WHAT IS REQUIRED
The data is to be reproduced in full and without error.

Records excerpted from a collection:
========

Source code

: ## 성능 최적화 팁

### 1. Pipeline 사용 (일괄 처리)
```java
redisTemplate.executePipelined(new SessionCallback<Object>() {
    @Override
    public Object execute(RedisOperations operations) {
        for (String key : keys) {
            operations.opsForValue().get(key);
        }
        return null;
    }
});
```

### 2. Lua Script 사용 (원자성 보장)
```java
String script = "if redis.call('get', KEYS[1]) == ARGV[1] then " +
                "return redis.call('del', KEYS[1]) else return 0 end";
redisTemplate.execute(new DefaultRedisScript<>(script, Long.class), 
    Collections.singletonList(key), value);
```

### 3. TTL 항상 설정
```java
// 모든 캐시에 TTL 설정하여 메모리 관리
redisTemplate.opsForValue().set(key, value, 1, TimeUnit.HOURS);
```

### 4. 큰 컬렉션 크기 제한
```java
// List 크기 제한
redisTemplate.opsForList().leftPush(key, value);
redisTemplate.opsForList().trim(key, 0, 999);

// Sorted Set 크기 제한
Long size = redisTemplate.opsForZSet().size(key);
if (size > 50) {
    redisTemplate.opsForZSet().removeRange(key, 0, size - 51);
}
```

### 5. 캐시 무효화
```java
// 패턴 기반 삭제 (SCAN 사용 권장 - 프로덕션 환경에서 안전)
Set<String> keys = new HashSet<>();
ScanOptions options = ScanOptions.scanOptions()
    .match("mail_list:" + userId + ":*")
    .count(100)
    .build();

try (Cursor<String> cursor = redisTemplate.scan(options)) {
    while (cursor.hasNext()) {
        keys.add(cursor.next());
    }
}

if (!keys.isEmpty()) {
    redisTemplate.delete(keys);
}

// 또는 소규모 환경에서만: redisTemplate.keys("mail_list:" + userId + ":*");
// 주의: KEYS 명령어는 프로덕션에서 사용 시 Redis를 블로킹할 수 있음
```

========

YOUR RESPONSE
Source code

: ## 성능 최적화 팁

### 1. Pipeline 사용 (일괄 처리)
```java
redisTemplate.executePipelined(new SessionCallback<Object>() {
    @Override
    public Object execute(RedisOperations operations) {
        for (String key : keys) {
            operations.opsForValue().get(key);
        }
        return null;
    }
});
```

### 2. Lua Script 사용 (원자성 보장)
```java
String script = "if redis.call('get', KEYS[1]) == ARGV[1] then " +
                "return redis.call('del', KEYS[1]) else return 0 end";
redisTemplate.execute(new DefaultRedisScript<>(script, Long.class), 
    Collections.singletonList(key), value);
```

### 3. TTL 항상 설정
```java
// 모든 캐시에 TTL 설정하여 메모리 관리
redisTemplate.opsForValue().set(key, value, 1, TimeUnit.HOURS);
```

### 4. 큰 컬렉션 크기 제한
```java
// List 크기 제한
redisTemplate.opsForList().leftPush(key, value);
redisTemplate.opsForList().trim(key, 0, 999);

// Sorted Set 크기 제한
Long size = redisTemplate.opsForZSet().size(key);
if (size > 50) {
    redisTemplate.opsForZSet().removeRange(key, 0, size - 51);
}
```

### 5. 캐시 무효화
```java
// 패턴 기반 삭제 (SCAN 사용 권장 - 프로덕션 환경에서 안전)
Set<String> keys = new HashSet<>();
ScanOptions options = ScanOptions.scanOptions()
    .match("mail_list:" + userId + ":*")
    .count(100)
    .build();

try (Cursor<String> cursor = redisTemplate.scan(options)) {
    while (cursor.hasNext()) {
        keys.add(cursor.next());
    }
}

if (!keys.isEmpty()) {
    redisTemplate.delete(keys);
}

// 또는 소규모 환경에서만: redisTemplate.keys("mail_list:" + userId + ":*");
// 주의: KEYS 명령어는 프로덕션에서 사용 시 Redis를 블로킹할 수 있음
```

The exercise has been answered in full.